The surprise entry about morality highlighted that ethics are considered not just a luxury, but central to human and planetary survival. Ethics define how we are engaged and participate in our communities- how we behave in daily interactions with others. How are we to both ‘hold a point of view true to ourselves’ while simultaneously ‘being tolerant of others’ points of view’ without slipping into insipid relativism? Tough question requiring energetic self-reflection, which I can’t say we as a species are terribly good at.

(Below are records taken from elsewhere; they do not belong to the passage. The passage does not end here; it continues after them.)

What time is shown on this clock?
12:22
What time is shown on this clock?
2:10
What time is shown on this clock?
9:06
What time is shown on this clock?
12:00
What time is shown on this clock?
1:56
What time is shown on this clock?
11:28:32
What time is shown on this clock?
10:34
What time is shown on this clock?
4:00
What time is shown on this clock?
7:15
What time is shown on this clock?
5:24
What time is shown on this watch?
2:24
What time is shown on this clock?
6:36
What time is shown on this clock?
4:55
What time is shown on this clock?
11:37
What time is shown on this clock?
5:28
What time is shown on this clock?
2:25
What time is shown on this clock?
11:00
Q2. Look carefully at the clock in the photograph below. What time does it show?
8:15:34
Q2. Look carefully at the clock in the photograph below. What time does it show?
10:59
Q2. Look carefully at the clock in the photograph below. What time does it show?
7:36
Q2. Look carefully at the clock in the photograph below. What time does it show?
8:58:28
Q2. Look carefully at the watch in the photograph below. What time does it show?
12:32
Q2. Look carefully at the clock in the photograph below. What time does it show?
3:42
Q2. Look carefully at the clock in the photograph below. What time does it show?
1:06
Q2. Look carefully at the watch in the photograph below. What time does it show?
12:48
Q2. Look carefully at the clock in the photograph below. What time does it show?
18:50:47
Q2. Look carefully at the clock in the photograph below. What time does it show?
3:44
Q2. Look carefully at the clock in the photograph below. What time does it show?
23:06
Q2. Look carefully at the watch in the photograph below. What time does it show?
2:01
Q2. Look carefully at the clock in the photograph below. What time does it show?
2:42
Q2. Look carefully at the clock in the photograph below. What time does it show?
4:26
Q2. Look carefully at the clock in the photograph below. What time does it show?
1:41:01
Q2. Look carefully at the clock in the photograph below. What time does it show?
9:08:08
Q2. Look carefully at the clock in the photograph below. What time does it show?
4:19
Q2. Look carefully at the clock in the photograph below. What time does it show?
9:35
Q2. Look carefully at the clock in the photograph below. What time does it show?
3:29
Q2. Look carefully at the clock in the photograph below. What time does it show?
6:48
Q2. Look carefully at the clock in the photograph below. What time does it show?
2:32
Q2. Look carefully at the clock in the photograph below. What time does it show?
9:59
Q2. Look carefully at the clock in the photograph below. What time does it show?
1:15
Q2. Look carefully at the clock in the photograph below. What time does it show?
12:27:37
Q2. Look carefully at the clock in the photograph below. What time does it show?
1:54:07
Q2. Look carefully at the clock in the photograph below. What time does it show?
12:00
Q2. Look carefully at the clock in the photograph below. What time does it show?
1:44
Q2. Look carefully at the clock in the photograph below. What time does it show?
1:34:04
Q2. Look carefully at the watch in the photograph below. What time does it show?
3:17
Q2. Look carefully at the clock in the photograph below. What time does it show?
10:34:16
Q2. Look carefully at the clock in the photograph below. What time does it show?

One fascinating distinction to me was that between ‘right and right’ and ‘right and wrong’. Kidder believes that the trickier dilemma of ‘right vs right’ involves one of these four basic core values (his ultimate choice being the one in CAPS) as higher order:


- TRUTH vs. loyalty
- individual vs. COMMUNITY
- Short-term vs. LONG-TERM
- Justice vs. MERCY


He claims that any dilemma falling outside these parameters will be a right vs. wrong and thus an easier choice in relative terms.


Resolutions come when patterns are recognized leading to prior examples in similar patterns, when extraneous details strip the issue to its essence, and when creative new ways are designed that divert from going head-on into the dilemma by finding an acceptable alternative way out. To pull this off, we must remain mindful, a key characteristic of a successful moderation and mediation of our clash of values in the intense, communicative global world of the 21st century.


Guess we need some serious ‘energetic self-reflection’ to let all this sink in and to design effective creative resolutions to sticky ethical dilemmas!